SELECT * FROM con_doctrines WHERE common LIKE $search1 OR common LIKE $search2 OR common LIKE $search3
?>
That does not work. What am I doing wrong?

Posted: Fri Oct 01, 2004 10:27 am
by patrikG
what's the code for where and how you're doing the query itself and what error-message are you getting back?

Fixed it

Posted: Fri Oct 01, 2004 10:34 am
by AliasBDI
My % needed outer single-quotes.
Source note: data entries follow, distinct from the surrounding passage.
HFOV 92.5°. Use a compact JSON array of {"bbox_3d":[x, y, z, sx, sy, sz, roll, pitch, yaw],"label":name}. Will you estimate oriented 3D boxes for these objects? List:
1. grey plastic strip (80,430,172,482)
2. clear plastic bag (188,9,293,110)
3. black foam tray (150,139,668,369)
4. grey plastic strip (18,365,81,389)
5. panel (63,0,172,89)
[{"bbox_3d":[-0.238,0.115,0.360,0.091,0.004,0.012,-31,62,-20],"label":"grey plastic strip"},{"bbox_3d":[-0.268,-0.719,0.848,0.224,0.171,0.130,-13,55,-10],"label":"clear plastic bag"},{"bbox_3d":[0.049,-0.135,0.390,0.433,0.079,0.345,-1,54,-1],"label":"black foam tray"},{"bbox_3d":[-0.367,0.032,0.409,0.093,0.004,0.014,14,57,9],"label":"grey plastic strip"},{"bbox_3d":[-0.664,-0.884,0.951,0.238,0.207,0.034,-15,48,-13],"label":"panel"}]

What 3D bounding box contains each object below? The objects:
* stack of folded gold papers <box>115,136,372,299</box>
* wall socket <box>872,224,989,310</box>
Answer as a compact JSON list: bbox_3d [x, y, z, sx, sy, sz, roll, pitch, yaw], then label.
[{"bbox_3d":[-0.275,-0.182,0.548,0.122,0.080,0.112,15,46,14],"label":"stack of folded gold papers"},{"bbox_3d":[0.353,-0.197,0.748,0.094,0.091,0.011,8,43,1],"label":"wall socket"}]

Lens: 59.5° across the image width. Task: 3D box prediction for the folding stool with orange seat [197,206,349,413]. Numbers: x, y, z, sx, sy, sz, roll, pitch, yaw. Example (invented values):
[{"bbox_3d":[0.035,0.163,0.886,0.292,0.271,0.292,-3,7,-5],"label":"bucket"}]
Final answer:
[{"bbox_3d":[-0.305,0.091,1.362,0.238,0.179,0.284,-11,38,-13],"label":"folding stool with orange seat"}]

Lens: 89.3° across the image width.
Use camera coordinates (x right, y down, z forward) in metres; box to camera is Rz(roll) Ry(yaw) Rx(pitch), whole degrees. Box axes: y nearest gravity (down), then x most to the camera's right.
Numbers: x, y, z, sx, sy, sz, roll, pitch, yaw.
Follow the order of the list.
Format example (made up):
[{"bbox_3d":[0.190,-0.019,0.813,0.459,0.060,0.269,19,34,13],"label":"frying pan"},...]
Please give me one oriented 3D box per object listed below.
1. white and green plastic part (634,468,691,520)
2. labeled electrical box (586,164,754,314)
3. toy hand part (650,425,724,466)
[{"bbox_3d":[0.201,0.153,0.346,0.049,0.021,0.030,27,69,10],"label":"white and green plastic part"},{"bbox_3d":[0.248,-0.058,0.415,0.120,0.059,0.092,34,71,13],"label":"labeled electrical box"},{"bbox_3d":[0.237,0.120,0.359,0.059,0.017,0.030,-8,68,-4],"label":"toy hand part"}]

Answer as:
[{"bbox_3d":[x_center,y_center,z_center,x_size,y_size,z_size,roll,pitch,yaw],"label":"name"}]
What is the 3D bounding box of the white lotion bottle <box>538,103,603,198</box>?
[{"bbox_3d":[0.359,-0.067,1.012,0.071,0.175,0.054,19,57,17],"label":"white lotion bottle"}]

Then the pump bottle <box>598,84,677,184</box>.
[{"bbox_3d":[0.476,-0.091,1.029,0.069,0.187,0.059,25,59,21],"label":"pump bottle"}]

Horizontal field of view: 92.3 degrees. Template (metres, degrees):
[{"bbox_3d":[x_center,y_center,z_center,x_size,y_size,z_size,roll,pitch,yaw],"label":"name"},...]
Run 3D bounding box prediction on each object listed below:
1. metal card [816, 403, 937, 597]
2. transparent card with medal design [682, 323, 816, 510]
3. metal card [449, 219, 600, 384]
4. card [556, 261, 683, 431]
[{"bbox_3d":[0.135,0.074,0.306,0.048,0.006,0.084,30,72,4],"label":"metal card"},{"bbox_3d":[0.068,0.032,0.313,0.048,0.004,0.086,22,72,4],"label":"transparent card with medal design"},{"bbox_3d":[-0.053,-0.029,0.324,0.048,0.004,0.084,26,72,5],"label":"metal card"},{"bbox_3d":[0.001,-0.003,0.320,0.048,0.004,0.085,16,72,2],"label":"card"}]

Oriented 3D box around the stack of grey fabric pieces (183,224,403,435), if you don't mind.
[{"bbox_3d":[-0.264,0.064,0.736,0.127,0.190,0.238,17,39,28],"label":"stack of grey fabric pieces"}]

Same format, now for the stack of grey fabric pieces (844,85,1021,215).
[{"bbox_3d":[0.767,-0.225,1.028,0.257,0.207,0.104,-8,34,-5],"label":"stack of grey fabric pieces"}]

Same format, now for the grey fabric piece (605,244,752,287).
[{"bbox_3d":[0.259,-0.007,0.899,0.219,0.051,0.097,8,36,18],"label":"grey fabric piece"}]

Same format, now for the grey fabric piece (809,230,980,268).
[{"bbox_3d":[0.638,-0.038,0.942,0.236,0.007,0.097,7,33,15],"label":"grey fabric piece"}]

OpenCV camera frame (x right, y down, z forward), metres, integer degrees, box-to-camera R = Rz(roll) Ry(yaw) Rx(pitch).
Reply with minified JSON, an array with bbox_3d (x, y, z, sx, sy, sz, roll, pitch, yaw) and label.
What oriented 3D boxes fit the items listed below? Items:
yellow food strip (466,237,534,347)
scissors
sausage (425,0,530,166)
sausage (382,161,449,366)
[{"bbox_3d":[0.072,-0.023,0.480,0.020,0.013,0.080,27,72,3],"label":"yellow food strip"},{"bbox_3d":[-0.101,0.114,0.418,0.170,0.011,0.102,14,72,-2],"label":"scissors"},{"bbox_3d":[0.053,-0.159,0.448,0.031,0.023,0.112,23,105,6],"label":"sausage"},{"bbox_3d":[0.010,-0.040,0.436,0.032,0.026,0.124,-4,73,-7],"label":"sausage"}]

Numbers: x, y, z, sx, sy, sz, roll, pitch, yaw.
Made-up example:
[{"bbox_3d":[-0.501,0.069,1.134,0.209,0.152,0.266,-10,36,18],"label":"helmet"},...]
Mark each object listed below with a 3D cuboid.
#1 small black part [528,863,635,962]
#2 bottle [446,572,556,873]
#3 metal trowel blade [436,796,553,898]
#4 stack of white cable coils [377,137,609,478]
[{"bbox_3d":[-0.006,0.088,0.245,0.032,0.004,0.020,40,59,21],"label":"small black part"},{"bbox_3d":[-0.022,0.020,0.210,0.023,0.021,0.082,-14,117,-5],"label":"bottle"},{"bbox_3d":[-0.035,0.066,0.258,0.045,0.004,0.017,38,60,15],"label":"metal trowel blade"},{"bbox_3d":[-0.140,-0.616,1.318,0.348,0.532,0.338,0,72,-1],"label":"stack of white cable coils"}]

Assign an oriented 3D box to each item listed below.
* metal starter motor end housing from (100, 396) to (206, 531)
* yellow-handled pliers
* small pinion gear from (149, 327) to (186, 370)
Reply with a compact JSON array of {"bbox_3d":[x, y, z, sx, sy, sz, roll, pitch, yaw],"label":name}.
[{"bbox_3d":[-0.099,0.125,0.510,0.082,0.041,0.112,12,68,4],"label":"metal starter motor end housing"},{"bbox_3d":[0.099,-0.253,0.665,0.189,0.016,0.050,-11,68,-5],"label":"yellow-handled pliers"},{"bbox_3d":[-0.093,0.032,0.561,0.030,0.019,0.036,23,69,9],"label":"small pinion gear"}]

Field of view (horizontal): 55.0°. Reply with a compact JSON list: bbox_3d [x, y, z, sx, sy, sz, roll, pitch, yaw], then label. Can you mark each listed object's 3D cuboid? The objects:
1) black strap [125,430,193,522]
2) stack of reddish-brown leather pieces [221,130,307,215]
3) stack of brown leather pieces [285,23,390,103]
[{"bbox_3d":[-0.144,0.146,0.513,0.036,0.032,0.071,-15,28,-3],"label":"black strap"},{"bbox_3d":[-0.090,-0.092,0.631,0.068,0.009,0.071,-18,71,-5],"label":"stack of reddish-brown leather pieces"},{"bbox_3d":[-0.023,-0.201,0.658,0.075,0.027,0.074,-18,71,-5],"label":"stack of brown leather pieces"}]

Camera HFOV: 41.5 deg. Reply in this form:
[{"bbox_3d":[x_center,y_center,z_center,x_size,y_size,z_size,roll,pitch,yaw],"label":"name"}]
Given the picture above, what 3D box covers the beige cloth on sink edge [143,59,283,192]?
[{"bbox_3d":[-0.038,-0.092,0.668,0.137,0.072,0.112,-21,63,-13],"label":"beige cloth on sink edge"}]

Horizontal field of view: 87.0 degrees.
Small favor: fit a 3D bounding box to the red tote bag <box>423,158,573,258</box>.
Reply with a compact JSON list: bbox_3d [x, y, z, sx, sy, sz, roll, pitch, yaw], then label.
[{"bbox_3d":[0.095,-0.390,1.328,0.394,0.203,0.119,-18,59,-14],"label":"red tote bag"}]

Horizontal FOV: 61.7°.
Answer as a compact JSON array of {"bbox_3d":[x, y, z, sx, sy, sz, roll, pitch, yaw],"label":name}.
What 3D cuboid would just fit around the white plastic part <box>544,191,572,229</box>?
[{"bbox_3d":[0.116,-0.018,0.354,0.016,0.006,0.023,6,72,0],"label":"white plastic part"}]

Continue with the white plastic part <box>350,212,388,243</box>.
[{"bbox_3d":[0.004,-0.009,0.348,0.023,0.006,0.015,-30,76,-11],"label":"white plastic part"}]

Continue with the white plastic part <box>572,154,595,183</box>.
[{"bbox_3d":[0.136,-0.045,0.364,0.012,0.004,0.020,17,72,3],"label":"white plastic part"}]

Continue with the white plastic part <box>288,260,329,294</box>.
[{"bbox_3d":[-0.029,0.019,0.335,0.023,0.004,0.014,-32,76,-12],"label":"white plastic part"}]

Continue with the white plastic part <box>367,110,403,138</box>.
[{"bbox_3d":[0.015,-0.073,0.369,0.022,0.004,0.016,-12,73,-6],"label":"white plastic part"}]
Here is how they should look:

Code: Select all

<?php
$search1 = "'%" . $row_detailsDoctrine['search1'] . "%'";
$search2 = "'%" . $row_detailsDoctrine['search2'] . "%'";
$search3 = "'%" . $row_detailsDoctrine['search3'] . "%'";
?>

Posted: Fri Oct 01, 2004 10:47 am
by patrikG
I meant line 6 - if you have a syntax like

Code: Select all

$query= 'select * from table where search like $search';
you'd get an error.

But those are wild guesses until you post what error you're getting.